O surgimento da nova direita brasileira
A nova direita brasileira passou a se organizar a partir de fóruns de discussão na internet logo após a reeleição de Lula em 2006. Na época, boa parte dos analistas políticos consideravam que Lula não sairia vitorioso das eleições tendo em vista o impacto do escândalo de corrupção que ficou conhecido popularmente como “mensalão”, uma alusão às quantias regulares de dinheiro pagas a parlamentares da base aliada do governo em troca de seus votos no Congresso. Ainda que o escândalo tenha custado a permanência de importantes quadros petistas no governo e manchado a imagem do partido, que desde sua fundação nos anos 1980 advogava pela ética na política, Lula foi reeleito com base em uma votação expressiva da população mais pobre do país. Durante seu segundo mandato o ex.-metalúrgico foi se tornando cada vez mais popular em virtude de um pequeno milagre econômico baseado no boom de commodities, nos aumentos reais do salário mínimo, e na criação e expansão de programas de combate à pobreza que fizeram com que milhões de pessoas melhorassem significativamente seus patamares de renda e consumo.
Na época a popularidade de Lula era tal que grupos e movimentos posicionados à direita do espectro político que tentaram protestar contra o governo nas ruas foram alvo de desdém e escárnio até mesmo de políticos de oposição ao governo petista. Sem se sentirem representados pela oposição institucional ao PT, os descontentes com o governo passaram a frequentar a internet em busca de um ambiente em que pudessem se expressar livremente contra o governo e a esquerda e conhecer pessoas que pensassem parecido, seja porque defendessem o livre-mercado, punições mais severas para criminosos, a instauração de um novo regime militar ou mesmo a volta da monarquia.

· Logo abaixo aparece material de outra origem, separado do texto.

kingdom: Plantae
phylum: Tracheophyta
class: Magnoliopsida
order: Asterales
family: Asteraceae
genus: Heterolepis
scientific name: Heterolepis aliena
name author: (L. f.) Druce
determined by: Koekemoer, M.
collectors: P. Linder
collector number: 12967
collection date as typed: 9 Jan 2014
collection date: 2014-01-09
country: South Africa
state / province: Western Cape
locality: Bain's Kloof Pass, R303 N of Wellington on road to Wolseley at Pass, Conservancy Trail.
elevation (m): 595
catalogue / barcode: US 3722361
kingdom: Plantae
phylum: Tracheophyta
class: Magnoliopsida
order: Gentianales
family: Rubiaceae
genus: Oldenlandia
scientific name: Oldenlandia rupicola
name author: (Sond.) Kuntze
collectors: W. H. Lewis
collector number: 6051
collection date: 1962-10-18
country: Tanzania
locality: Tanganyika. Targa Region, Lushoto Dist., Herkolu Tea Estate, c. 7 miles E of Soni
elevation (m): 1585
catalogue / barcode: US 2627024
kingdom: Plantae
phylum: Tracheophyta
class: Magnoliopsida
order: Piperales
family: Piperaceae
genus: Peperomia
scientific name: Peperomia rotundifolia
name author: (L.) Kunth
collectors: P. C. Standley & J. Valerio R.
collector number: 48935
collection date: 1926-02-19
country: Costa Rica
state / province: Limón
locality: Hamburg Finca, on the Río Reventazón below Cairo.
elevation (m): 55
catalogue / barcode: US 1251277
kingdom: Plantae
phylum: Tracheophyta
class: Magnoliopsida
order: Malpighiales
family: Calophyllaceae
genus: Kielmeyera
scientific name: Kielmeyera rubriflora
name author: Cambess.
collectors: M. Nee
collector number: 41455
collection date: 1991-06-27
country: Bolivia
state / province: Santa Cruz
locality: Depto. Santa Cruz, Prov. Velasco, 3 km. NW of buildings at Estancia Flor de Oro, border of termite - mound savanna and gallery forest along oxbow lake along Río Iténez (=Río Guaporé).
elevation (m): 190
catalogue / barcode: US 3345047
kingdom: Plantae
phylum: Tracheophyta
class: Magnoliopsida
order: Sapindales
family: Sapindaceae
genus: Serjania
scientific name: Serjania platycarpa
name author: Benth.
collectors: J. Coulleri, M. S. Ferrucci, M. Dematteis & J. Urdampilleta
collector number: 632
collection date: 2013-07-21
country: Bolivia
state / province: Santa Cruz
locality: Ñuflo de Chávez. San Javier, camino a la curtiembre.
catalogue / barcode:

Destes encontros começaram a surgir novos grupos de atuação política e estudo nas universidades, organizações civis, ideias de novos partidos, novos movimentos sociais e lideranças intelectuais e políticas, e, nesse sentido, é necessário destacar o papel desempenhado pelo jornalista Olavo de Carvalho.
Desde a metade de 1990 Carvalho defendia em livros e artigos que publicava em jornais e revistas a ideia de que desde a redemocratização o país vinha sendo tomado por uma hegemonia cultural esquerdista. Tal hegemonia se refletiria por meio da influência exercida por intelectuais de esquerda que teriam passado a ocupar posições de prestígio em editoras de livros, nas redações dos principais jornais e revistas do país e nos cursos de humanidades das principais universidades do país, mais notadamente na Universidade de São Paulo, mas que, incapazes de realizar reflexões profundas a respeito do país que se destacassem no panorama intelectual mundial, se contentavam em repetir de modo irrefletido chavões inspirados nas últimas modas intelectuais vindas dos Estados Unidos, como, por exemplo, a defesa das chamadas “pautas identitárias”. Extremamente ativo na internet, ainda em 1998 Carvalho passou a divulgar suas ideias em um blog, em 2002 em um site colaborativo, em 2004 era tema de ao menos quatro comunidades de discussão na falecida rede social Orkut, além de ministrar aulas em cursos online e realizar transmissões de áudio pelo site Blog Talk Radio, análogas ao que hoje se conhece como podcast.
A propagação em meios digitais de que existiria uma hegemonia de esquerda no país acabou por unificar os descontentes com o governo petista, a despeito de suas diferenças, e influenciar de modo direto ou indireto boa parte da nova direita em gestação. Desse modo, quando a petista Dilma Rousseff sucedeu Lula no governo federal, a economia começou a dar pequenos sinais de desgaste, e, movimentos anticorrupção passaram a se expressar em várias capitais do país em 2011 e 2012, ano do julgamento do “mensalão”, as sementes da nova direita já estavam espalhadas na internet e fora dela. Desse modo, durante os grandes protestos ocorridos em Junho de 20131 contra a totalidade da classe política que levaram milhares de pessoas às ruas, os grupos ligados à nova direita puderam crescer e florescer no âmbito da sociedade civil, perdendo o receio de se manifestar em público. [1]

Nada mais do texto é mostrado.